Mitochondrial reproduction: human mtDNA and its features, semi-autonomous organelle, the endosymbiont origin theory, the proliferation of mtDNA
Mitochondrial reproduction refers to the process by which mitochondria replicate through the process of binary fission (dividing into two separate mitochondria).
- human mtDNA
1. The size range of organelle DNA is similar to that of viral DNAs.
2. Genes in human mtDNA encode rRNAs (2), tRNAs (22), and some mitochondrial proteins (13 polypeptides).
3. mtDNA is a small, circular chromosome located within the mitochondria.
4. Exclusively passed from mother to child as the mitochondria in sperm are typically degraded during fertilization - semi-autonomous organelle
1. Mitochondria are partially self-replicating organelles because, while mitochondria have their own ribosomes, most of the proteins needed for mitochondrial function are still encoded by nuclear DNA (in the nucleus of the cell) and synthesized in the cytoplasm. - endosymbiont origin theory
1. Compares ribosomal RNA with the base sequence of various bacterial rRNAs.

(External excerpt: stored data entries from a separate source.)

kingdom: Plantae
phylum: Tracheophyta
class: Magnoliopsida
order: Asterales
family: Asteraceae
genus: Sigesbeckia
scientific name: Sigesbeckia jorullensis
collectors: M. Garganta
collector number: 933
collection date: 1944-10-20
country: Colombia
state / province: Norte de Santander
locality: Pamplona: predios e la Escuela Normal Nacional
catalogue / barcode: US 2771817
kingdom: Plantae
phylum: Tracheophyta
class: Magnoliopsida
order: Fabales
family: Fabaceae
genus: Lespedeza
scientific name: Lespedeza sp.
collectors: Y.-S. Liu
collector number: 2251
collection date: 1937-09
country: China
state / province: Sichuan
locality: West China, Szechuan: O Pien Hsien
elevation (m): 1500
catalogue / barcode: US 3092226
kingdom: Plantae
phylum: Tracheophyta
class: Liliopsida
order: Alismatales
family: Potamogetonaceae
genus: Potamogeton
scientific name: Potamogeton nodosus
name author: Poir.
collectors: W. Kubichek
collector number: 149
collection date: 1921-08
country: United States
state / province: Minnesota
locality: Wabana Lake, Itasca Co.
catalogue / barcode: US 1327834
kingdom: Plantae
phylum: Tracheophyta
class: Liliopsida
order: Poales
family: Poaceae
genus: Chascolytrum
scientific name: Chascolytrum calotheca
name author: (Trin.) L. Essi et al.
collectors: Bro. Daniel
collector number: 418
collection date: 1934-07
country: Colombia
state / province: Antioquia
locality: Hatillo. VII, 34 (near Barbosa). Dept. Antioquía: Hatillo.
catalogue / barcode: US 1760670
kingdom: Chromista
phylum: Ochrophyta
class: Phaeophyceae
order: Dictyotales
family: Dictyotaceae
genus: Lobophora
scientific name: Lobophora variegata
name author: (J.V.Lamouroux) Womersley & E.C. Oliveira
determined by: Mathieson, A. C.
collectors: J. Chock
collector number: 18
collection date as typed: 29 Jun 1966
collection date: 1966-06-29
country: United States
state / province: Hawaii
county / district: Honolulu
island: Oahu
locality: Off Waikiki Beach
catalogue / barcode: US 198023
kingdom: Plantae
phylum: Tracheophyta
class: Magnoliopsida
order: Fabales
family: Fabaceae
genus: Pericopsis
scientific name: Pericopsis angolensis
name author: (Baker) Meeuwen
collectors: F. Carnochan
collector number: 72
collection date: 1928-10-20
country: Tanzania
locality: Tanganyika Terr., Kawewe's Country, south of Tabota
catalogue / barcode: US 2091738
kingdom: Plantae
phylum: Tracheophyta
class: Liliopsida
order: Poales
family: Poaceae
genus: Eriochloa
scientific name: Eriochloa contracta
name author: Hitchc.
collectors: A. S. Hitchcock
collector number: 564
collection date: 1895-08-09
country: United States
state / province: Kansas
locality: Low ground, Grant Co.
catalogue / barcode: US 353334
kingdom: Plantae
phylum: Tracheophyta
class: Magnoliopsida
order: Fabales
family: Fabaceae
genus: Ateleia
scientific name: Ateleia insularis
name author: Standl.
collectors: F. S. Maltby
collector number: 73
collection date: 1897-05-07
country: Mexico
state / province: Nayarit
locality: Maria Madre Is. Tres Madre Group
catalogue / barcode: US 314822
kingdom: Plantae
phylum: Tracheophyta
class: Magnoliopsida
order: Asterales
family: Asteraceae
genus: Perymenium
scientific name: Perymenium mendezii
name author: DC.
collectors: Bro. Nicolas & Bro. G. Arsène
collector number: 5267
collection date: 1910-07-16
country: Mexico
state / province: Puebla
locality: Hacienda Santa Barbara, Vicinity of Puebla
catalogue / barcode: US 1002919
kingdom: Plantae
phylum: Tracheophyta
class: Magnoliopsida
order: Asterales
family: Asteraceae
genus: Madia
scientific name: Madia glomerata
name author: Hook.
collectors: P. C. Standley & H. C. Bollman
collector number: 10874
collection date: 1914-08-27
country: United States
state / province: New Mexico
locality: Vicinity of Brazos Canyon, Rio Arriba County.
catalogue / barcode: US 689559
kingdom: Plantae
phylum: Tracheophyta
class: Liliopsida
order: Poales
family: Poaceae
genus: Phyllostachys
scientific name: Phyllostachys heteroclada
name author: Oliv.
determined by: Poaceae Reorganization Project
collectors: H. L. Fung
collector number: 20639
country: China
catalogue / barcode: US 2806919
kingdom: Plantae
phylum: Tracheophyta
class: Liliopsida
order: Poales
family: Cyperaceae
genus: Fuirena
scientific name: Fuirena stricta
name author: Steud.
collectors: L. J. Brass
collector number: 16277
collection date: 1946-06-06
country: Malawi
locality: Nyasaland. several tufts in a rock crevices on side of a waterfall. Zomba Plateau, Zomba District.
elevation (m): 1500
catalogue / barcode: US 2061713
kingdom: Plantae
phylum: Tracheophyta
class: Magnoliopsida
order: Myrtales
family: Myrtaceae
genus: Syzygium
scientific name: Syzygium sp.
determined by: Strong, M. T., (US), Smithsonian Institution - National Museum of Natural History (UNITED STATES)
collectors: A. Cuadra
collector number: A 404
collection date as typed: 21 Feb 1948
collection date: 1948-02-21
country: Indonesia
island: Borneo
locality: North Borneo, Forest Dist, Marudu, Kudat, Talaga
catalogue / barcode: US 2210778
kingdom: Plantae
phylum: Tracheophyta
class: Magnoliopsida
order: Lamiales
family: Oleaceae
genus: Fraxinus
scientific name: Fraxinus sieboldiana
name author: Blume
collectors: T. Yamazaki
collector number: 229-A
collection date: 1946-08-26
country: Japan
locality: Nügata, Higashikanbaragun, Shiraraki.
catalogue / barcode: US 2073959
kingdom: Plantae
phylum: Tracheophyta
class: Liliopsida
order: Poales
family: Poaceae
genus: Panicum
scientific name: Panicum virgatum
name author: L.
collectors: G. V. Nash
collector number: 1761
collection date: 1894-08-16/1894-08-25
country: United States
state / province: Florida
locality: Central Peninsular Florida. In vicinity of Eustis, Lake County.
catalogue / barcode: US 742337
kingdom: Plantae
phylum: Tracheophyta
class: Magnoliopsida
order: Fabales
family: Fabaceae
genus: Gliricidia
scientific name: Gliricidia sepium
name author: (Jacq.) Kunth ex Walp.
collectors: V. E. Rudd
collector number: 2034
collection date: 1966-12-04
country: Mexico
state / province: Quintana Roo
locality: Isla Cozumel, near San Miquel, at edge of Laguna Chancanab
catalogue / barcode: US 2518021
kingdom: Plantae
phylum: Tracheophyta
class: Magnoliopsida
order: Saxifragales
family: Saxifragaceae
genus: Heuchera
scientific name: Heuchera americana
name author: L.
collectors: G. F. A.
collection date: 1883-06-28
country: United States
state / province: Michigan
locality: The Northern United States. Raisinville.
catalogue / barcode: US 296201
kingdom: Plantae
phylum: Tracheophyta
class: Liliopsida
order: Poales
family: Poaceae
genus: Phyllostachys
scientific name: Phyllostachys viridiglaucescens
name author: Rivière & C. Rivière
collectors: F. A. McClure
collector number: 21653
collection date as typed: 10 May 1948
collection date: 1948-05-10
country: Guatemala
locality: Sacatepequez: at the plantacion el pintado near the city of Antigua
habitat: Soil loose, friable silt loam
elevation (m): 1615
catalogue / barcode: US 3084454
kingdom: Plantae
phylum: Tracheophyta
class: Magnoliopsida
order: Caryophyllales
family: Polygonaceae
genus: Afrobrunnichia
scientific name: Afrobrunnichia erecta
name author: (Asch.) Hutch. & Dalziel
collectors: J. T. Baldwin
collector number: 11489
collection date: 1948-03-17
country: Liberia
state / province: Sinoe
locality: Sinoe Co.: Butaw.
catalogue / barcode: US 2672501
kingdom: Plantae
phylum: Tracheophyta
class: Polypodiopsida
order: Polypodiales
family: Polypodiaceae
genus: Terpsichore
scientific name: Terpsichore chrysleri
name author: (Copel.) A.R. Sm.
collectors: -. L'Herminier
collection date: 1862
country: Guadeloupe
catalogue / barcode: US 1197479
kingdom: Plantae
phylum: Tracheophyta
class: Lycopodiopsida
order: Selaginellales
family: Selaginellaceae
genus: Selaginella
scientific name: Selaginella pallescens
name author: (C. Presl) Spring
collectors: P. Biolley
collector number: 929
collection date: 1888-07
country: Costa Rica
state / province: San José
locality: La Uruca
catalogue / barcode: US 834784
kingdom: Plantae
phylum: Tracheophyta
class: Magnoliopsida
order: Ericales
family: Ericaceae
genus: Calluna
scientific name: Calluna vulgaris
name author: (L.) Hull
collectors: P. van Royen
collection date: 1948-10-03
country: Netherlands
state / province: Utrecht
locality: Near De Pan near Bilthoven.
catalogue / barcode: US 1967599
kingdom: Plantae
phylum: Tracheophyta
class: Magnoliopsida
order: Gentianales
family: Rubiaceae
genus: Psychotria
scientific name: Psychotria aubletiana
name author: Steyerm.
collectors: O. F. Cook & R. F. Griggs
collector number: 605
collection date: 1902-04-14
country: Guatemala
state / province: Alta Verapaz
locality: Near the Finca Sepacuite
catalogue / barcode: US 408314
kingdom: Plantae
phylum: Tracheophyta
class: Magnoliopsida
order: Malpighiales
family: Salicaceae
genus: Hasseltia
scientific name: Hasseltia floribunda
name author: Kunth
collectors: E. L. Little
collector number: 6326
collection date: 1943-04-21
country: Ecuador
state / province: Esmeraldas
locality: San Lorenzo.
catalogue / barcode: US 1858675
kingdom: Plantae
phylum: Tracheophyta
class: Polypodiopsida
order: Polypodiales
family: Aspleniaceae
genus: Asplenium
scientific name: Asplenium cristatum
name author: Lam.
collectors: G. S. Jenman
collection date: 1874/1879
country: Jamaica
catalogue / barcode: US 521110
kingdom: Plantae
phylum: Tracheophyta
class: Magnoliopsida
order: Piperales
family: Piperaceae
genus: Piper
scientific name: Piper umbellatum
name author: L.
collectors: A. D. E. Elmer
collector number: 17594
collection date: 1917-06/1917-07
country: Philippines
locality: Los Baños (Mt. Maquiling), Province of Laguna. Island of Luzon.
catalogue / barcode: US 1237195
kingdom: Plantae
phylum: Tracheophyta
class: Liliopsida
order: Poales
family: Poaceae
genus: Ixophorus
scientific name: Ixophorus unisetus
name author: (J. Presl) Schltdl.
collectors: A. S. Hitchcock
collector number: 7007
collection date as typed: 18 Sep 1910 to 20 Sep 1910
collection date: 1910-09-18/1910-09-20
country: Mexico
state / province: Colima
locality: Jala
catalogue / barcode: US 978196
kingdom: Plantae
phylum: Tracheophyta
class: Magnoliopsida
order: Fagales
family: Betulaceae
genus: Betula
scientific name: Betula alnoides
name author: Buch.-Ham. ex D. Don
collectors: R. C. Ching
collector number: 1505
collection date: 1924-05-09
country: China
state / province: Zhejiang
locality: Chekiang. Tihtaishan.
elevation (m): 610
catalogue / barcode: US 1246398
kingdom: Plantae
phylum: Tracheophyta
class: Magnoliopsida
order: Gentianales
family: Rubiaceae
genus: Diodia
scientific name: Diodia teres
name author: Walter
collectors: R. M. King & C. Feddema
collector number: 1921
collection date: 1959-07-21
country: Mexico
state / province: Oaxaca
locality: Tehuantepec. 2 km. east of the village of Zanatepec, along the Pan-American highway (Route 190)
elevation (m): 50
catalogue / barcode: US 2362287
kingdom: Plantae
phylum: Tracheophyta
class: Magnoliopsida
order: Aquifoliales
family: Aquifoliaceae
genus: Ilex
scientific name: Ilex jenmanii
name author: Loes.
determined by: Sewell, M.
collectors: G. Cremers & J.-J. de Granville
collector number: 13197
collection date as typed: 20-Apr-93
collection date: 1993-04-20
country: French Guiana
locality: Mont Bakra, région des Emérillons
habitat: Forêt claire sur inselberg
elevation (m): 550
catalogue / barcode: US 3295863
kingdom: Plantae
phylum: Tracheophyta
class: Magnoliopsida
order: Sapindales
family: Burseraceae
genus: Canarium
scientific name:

2. Suggests that mitochondria originated from prokaryotes that were engulfed by a host eukaryotic cell and eventually evolved into organelles.
3. The ability of mitochondria to replicate themselves is therefore as a result of having their own small, circular DNA and a division mechanism (simple/binary fission) where they simply split into two identical copies (mirroring how bacteria reproduce). - proliferation of mtDNA
1. When a cell requires more energy, the proliferation of mtDNA is crucial to increase the number of functional mitochondria.
2. Mitochondria have both fission (division) and fusion (separate mitochondria coming together and mixing genetic material) capabilities to help maintain a healthy mitochondrial population in the cell.
3. When mitochondria divide through binary fission, they elongate and then split into two separate organelles.
Mitochondria and intrinsic apoptosis
Mitochondria play a vital role in intrinsic apoptosis, which is the programmed cell death pathway, crucial for tissue homeostasis and development.
The pathway involves:
1. Mitochondrial outer membrane permeabilization - triggers the release of pro-apoptotic proteins from the mitochondrial intermembrane space into the cytoplasm; often coupled with the release of cytochrome c which promotes caspase activation and the execution of apoptosis
2. Cell death modulators - released from the mitochondria to disrupt mitochondrial functions and lead to cell death
3. Cell death - cell shrinks, chromatin condenses, there is nuclear fragmentation, and cell breakage into small vesicle bound fragments
4. Activation - caused by a range of stimuli including DNA damage, etc.
5. Caspase cascade - triggered at the mitochondria and modulated by virus-encoded anti-apoptotic B cell leukemia (BCL) 2 - like receptors
6. Other proteins such as Endonuclease G (EndoG) and Apoptosis Inducing Factor (AIF) also aid apoptosis by cleaving (process involving the activation of caspases to dismantle cell contents) chromatin DNA and initiating chromatin condensation/large scale DNA fragmentation respectively in apoptosis.